▶ **Information supplied**:
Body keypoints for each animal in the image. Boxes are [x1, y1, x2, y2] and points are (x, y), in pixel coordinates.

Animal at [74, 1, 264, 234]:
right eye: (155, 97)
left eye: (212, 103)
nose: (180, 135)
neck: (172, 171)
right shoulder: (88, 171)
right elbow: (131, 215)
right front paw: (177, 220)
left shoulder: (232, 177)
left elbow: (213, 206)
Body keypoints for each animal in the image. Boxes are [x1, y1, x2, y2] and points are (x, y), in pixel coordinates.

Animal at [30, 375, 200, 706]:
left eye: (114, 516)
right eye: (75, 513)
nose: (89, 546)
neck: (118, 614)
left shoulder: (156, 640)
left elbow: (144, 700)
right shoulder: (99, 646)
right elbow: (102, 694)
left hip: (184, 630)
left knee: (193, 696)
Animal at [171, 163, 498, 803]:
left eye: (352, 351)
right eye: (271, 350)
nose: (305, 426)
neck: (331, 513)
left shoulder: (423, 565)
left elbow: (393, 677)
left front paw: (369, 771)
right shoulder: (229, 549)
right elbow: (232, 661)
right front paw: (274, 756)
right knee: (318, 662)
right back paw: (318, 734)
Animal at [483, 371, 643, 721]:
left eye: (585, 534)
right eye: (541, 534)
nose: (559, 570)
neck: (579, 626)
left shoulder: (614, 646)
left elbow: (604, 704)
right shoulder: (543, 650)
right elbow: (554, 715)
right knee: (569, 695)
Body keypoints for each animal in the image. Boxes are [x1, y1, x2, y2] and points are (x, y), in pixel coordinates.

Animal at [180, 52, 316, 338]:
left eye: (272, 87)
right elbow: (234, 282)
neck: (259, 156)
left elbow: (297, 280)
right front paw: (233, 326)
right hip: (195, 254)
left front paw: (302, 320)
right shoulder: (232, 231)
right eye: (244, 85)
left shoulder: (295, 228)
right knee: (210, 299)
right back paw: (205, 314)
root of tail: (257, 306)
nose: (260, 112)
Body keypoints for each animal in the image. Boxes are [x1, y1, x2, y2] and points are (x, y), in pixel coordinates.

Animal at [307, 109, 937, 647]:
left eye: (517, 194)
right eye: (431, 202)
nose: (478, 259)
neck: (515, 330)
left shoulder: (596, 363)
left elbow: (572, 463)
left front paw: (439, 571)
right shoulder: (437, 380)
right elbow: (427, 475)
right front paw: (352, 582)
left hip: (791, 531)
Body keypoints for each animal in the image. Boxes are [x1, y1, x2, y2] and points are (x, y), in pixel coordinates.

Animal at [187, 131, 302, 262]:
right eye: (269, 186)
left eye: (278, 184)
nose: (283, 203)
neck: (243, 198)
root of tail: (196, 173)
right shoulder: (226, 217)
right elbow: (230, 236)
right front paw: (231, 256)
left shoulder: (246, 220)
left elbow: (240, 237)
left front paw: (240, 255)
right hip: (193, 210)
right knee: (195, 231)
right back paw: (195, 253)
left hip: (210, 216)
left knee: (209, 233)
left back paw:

▶ **Task statement**: Repeat exactly, and only, the lines of the records above, starting with the line that contains "nose: (283, 203)" and ending with the final line, both included.

▶ **Solution below**:
nose: (283, 203)
neck: (243, 198)
root of tail: (196, 173)
right shoulder: (226, 217)
right elbow: (230, 236)
right front paw: (231, 256)
left shoulder: (246, 220)
left elbow: (240, 237)
left front paw: (240, 255)
right hip: (193, 210)
right knee: (195, 231)
right back paw: (195, 253)
left hip: (210, 216)
left knee: (209, 233)
left back paw:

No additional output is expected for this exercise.